Exponentially distributed infectious periods make analytic sense for a deterministic model, but your disease or *insert diffusible here* may have a constant or normally distributed ‘infectious’ period.

By using a heap-based implementation, as you will see, we can use arbitrary recovery periods, and Python’s implementation of the heap is very straightforward – just a small twist on the usual list using the heapq module.

2. Object Oriented Programming

One of Python’s strengths is that it supports a style of programming that mixes the best of object-oriented programming (OOP) and procedural or imperative programming.

We won’t go too deep into the details of OOP here, but the real strength of OOP implementations are that they allow code to be easily re-used in other programs (Python’s all-powerful ‘import‘ statement really makes this true) and also forces some structure on what functions have access to what variables, etc.

Click Below to Review the Implementation and Commented Code!

Implementation

I’ll walk you through the steps of implementing and running the model below. If you aren’t familiar with how Python does OOP, go take a look here to get the basics down. Python OOP is very friendly, although its relative simplicity of implementation can be a double-edged sword when compared to more strongly-typed languages.

For example, you could fill a list with a combination of the ‘simpleSIRModel’ objects below, some integers, other Python lists, etc., but then you need to know what to do with every object as it comes off the list.

This isn’t a very steep hill to climb, but it can be tricky if this is your first rodeo. By contrast, in Java, you would need to implement something known as a polymorphic array and then cast objects back to their type as you take them off of the list. That kind of type-safe implementation forces you to be aware of what objects are in what data structures, but you pay a penalty in terms of speed of coding and flexibility.

By contrast, Python does some behind-the-scenes work to deal with lists of arbitrarily typed objects, but it makes your life a lot easier. I’ll discuss why you might want to do this after we walk through the code.

For this one, you’re definitely going to need Python 2.4+ and a working install of relatively recent versions of Scipy and Numpy.

(Mac users, just do yourself a favor and install the Enthought Python Distribution.)

I think the justification for using a heap of recovery times is straightforward: it’s flexible, may be faster, and lets us use arbitrary recovery periods. But why go all OOP?

If you take a look back at the model in the first tutorial, it should become clear that the main way you’re going to re-use that code is by cutting and pasting.

By contrast, this program can either be run using the Python interpreter (the code below “if __name__ == ‘__main__’:” only runs when it is used as a standalone program), or imported into another python script. We can then create multiple outbreak objects, subclass their methods, etc.
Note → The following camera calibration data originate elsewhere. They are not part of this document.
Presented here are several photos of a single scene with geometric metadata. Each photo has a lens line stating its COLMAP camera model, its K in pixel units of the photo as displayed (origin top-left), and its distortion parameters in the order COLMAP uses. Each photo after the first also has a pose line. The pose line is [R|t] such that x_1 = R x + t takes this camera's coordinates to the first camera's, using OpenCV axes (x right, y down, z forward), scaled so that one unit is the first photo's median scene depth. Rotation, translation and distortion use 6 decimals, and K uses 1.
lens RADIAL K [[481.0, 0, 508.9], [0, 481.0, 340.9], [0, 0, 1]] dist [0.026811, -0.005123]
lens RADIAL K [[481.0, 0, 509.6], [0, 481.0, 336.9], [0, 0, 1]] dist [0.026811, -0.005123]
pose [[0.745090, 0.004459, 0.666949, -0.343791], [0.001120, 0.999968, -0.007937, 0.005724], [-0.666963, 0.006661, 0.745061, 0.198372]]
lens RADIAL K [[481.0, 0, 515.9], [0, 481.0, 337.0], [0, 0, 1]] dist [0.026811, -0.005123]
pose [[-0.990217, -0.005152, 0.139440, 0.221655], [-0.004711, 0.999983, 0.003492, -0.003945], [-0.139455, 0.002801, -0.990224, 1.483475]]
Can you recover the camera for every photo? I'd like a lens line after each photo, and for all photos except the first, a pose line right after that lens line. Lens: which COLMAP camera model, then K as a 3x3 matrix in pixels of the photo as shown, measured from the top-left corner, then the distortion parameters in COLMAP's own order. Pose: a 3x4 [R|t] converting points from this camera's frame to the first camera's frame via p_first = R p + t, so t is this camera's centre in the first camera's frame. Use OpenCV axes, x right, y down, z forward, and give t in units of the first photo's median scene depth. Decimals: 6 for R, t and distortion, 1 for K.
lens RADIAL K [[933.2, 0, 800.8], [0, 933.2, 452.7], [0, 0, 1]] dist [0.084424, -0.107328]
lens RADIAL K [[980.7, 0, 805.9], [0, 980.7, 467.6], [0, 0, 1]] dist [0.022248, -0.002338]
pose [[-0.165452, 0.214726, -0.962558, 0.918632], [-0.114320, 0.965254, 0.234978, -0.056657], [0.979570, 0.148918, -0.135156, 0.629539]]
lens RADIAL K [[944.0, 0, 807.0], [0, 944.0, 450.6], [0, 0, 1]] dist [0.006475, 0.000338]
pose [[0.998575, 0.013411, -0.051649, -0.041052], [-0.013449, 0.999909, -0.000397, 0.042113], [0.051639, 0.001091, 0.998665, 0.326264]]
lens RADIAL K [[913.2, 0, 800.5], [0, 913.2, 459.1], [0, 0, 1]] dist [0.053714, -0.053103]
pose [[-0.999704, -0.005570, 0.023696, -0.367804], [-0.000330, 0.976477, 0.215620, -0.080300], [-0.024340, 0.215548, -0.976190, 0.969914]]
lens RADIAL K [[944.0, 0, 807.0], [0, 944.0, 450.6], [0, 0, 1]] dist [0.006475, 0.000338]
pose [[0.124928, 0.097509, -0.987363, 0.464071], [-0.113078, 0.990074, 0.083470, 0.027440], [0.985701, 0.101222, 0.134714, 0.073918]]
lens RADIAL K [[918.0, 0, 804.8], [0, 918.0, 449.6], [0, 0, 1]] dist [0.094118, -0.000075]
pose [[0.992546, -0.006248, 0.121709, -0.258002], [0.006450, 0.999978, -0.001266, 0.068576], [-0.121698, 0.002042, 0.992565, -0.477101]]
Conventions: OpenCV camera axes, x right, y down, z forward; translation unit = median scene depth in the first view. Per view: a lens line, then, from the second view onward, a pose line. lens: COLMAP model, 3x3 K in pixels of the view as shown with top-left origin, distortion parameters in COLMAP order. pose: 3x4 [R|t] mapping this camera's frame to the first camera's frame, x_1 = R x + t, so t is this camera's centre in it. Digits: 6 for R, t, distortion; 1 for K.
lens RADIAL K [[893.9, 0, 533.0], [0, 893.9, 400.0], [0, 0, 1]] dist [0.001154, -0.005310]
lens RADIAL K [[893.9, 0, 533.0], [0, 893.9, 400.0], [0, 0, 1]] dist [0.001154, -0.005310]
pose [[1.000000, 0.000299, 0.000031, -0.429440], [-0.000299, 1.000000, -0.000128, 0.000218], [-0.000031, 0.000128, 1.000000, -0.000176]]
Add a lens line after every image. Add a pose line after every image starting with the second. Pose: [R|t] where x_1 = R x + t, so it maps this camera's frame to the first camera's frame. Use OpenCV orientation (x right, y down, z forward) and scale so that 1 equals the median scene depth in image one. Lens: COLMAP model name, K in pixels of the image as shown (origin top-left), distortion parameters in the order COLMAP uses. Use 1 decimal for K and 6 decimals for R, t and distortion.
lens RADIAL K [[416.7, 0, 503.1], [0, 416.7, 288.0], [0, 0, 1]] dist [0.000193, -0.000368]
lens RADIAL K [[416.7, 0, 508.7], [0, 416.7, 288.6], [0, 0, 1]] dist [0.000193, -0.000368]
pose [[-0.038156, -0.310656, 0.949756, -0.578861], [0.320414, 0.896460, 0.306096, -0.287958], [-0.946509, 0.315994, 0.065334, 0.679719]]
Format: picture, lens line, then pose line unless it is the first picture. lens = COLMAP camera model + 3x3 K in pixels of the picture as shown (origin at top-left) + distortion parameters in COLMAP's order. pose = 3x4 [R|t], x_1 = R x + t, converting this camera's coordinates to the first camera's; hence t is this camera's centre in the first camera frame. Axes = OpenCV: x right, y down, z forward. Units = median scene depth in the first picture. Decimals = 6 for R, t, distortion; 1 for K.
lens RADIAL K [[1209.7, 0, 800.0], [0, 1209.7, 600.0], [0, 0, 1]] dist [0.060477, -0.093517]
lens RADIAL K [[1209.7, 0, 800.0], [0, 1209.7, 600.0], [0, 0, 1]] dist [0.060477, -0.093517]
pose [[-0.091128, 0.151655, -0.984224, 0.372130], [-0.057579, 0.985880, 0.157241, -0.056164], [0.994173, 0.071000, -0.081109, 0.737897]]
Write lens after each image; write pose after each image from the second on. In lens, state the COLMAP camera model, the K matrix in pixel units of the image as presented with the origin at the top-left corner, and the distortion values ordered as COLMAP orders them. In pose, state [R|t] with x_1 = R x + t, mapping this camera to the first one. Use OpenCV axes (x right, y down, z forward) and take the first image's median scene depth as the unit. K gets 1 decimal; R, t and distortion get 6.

For example, I have used the model in the code example below to simulate outbreaks in a collection of households that were all exposed to a gastrointestinal pathogen called norovirus. In order to do this, I import this code and create a new ‘communityOutbreak’ object type that is filled with simpleSIRModel objects. When I call this object’s ‘run’ method, it calls the run method of each simpleSIRModel object contained within and records the results.

When we get to the networked outbreak model, I’ll show you another scenario where it can be helpful to import components from one model into another.

Ok, some food for thought for those of you playing along at home:

How could we better use objects here to use arbitrary recovery time distributions?
How could you make this even more flexible as a command-line program? Try to add command line arguments using either Python’s argv or getopt tools.
Try to run this a multiple times and output averages of the runs over time to get a sense of the model’s asymptotic behavior.